Advances in artificial intelligence are accelerating so quickly, and its presence in our daily lives has become so pervasive, that it is becoming essential for people to develop a solid understanding of how it works. Take our 12-question self-assessment at www.AI-Conundrum.com to see how you score. If you are at the point of most business people today in terms of your understanding of artificial intelligence, this book can help you level-up with a foundational understanding of artificial intelligence in a way that is easy to understand yet deep enough to be able to apply and implement AI effectively and responsibly. This volume is not for technical experts — we aren’t teaching you to write code. There are plenty of books available on coding and systems design and the detailed mathematics of AI. Nor is it for those looking for philosophical discussions of AI — such discussions without a grounding on how AI really works can be counterproductive. Our approach is to explain the mathematical underpinnings of AI in a way that is accessible to business people and policy makers, and to address the philosophical and ethical implications in a way that is concrete. Students will also find this a useful entry point into the world of AI. The book is filled with practical applications.
At the core of the AI conundrum is the observation that AI’s greatest strengths can also be its greatest weaknesses. Mathematicians call artificial intelligence a universal approximator because it has the ability to recognize a pattern from any set of data it is given, making it an extraordinarily powerful tool. But AI is not perfect and in the process of finding patterns, it can find spurious as well as authentic patterns. Biases and imprecision can creep into AI’s output, and it can be very difficult to spot them. This can lead to disastrous results for businesses and government entities that rely on the power of artificial intelligence. Hence the AI conundrum: how do we make use of the strengths of AI while avoiding the weaknesses? How do we identify the risks so we can effectively mitigate them?
Understanding AI’s strengths and weaknesses requires a basic comprehension of how AI works. Part 1 covers these fundamentals in an accessible manner to provide insight into the workings of AI and develops a framework to analyze the risks inherent in various types of AI applications. This level of understanding will equip readers with the necessary foundations in order to have a grasp on why results can sometimes go badly awry.
Part 2 provides an abundance of examples that demonstrate the vast array of useful applications for artificial intelligence but also highlights the situations where AI goes wrong. The consequences may be trivial — but they may also cost lives and livelihoods. The risk framework helps to elucidate when AI’s failures are relatively inconsequential, such as in marketing and language translations, versus situations where the risk of AI failures can be more serious, such as in certain types of commodities trading, self-driving vehicles, and social media.

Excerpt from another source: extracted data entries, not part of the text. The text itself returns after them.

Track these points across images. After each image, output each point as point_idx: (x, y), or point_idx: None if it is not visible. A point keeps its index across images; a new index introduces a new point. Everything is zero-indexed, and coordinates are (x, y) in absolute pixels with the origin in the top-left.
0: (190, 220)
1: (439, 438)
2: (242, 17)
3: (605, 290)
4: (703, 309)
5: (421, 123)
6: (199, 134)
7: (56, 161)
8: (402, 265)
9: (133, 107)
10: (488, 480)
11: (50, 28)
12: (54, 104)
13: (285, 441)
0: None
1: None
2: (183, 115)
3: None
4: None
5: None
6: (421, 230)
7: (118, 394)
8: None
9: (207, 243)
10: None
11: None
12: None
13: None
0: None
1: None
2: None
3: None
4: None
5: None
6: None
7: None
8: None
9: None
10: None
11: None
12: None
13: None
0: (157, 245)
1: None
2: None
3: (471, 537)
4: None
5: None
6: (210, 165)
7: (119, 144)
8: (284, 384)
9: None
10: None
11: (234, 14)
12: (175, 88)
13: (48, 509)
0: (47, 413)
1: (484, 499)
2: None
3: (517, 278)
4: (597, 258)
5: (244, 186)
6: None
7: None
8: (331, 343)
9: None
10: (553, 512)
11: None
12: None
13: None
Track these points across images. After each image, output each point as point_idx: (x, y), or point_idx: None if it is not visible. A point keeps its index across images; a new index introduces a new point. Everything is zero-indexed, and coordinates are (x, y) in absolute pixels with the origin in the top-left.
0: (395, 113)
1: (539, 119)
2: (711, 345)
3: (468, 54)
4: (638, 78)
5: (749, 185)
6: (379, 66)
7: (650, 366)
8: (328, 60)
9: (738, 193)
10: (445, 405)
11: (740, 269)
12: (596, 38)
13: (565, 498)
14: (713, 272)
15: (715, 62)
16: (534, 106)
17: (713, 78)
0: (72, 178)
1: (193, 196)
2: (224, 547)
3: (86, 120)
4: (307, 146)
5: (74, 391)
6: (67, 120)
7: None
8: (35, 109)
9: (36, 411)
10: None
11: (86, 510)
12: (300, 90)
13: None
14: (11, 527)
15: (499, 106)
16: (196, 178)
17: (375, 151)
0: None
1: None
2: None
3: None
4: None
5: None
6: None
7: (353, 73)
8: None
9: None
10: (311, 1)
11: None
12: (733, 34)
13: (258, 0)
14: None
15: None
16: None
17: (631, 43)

Part 3 shows why we so often find bias in the output of artificial intelligence, how systems can be tested for bias, and measures to help mitigate bias. Part 4 discusses future directions for AI, such as explainable AI and the integration of AI into robotics to further expand the sensory input for AI. We conclude with discussion of the risks of artificial intelligence and a discussion of why the industry should move to avoid anonymous and autonomous use of AI and instead embed AI with accountability by design.
Because advances in artificial intelligence are accelerating, we recognize that AI has the power to reshape our world, and any book can become dated quickly. Therefore, we have focused on a foundational explanation of how AI works and a framework for assessing risk that we hope readers will find practical and usable for the foreseeable future.